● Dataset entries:
-=-=-
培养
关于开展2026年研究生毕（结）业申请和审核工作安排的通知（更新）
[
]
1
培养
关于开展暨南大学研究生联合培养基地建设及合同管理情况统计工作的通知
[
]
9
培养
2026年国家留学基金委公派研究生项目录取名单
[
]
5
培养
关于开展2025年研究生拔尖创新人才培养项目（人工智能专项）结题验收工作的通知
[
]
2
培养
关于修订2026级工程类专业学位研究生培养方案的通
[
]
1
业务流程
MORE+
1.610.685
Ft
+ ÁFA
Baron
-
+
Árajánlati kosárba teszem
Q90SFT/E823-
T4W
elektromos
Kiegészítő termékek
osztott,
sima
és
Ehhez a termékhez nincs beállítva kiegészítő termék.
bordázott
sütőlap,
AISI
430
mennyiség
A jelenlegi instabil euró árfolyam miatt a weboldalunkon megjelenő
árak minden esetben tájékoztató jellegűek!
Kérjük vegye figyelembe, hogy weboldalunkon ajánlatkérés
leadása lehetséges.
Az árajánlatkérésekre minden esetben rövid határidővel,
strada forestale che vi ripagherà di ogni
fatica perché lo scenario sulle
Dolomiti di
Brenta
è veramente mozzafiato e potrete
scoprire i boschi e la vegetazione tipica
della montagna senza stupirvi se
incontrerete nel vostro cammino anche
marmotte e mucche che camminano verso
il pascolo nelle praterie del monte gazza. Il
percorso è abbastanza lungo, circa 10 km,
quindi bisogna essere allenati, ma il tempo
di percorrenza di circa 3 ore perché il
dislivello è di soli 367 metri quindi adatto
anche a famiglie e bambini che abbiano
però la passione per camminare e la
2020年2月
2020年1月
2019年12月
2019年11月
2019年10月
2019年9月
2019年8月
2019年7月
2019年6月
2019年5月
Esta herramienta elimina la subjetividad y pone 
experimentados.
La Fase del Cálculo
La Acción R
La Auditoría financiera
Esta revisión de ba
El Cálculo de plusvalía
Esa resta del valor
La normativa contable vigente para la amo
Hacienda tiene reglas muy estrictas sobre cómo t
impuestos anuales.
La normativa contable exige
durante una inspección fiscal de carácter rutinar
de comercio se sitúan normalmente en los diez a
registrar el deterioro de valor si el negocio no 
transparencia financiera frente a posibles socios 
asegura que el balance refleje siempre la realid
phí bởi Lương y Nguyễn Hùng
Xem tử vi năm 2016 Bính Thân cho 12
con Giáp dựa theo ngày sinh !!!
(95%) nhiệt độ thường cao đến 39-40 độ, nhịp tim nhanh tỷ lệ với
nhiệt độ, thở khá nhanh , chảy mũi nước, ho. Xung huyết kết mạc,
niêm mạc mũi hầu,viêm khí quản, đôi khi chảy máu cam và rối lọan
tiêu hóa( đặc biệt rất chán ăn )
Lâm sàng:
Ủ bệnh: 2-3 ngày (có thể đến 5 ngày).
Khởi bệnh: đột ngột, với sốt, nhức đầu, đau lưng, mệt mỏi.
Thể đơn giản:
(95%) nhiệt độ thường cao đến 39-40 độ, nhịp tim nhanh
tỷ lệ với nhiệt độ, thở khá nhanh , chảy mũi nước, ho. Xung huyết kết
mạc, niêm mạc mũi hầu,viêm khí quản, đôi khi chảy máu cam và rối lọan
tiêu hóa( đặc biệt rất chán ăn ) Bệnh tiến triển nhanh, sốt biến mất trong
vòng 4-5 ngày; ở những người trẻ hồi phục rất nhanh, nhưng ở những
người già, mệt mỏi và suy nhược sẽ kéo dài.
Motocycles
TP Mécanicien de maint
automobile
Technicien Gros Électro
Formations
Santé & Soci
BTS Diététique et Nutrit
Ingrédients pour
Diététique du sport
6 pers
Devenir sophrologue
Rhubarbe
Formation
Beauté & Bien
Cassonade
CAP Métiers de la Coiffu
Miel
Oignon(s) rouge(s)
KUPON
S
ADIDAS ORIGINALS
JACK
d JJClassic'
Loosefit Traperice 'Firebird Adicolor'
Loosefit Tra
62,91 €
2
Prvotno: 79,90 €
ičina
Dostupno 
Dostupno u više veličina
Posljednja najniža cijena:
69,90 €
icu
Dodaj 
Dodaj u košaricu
-=-=-
● Exercise aim: Repeat the lines of the records verbatim, starting at the very first line and ending with the line that contains "transparencia financiera frente".

● Task output:
培养
关于开展2026年研究生毕（结）业申请和审核工作安排的通知（更新）
[
]
1
培养
关于开展暨南大学研究生联合培养基地建设及合同管理情况统计工作的通知
[
]
9
培养
2026年国家留学基金委公派研究生项目录取名单
[
]
5
培养
关于开展2025年研究生拔尖创新人才培养项目（人工智能专项）结题验收工作的通知
[
]
2
培养
关于修订2026级工程类专业学位研究生培养方案的通
[
]
1
业务流程
MORE+
1.610.685
Ft
+ ÁFA
Baron
-
+
Árajánlati kosárba teszem
Q90SFT/E823-
T4W
elektromos
Kiegészítő termékek
osztott,
sima
és
Ehhez a termékhez nincs beállítva kiegészítő termék.
bordázott
sütőlap,
AISI
430
mennyiség
A jelenlegi instabil euró árfolyam miatt a weboldalunkon megjelenő
árak minden esetben tájékoztató jellegűek!
Kérjük vegye figyelembe, hogy weboldalunkon ajánlatkérés
leadása lehetséges.
Az árajánlatkérésekre minden esetben rövid határidővel,
strada forestale che vi ripagherà di ogni
fatica perché lo scenario sulle
Dolomiti di
Brenta
è veramente mozzafiato e potrete
scoprire i boschi e la vegetazione tipica
della montagna senza stupirvi se
incontrerete nel vostro cammino anche
marmotte e mucche che camminano verso
il pascolo nelle praterie del monte gazza. Il
percorso è abbastanza lungo, circa 10 km,
quindi bisogna essere allenati, ma il tempo
di percorrenza di circa 3 ore perché il
dislivello è di soli 367 metri quindi adatto
anche a famiglie e bambini che abbiano
però la passione per camminare e la
2020年2月
2020年1月
2019年12月
2019年11月
2019年10月
2019年9月
2019年8月
2019年7月
2019年6月
2019年5月
Esta herramienta elimina la subjetividad y pone 
experimentados.
La Fase del Cálculo
La Acción R
La Auditoría financiera
Esta revisión de ba
El Cálculo de plusvalía
Esa resta del valor
La normativa contable vigente para la amo
Hacienda tiene reglas muy estrictas sobre cómo t
impuestos anuales.
La normativa contable exige
durante una inspección fiscal de carácter rutinar
de comercio se sitúan normalmente en los diez a
registrar el deterioro de valor si el negocio no 
transparencia financiera frente a posibles socios 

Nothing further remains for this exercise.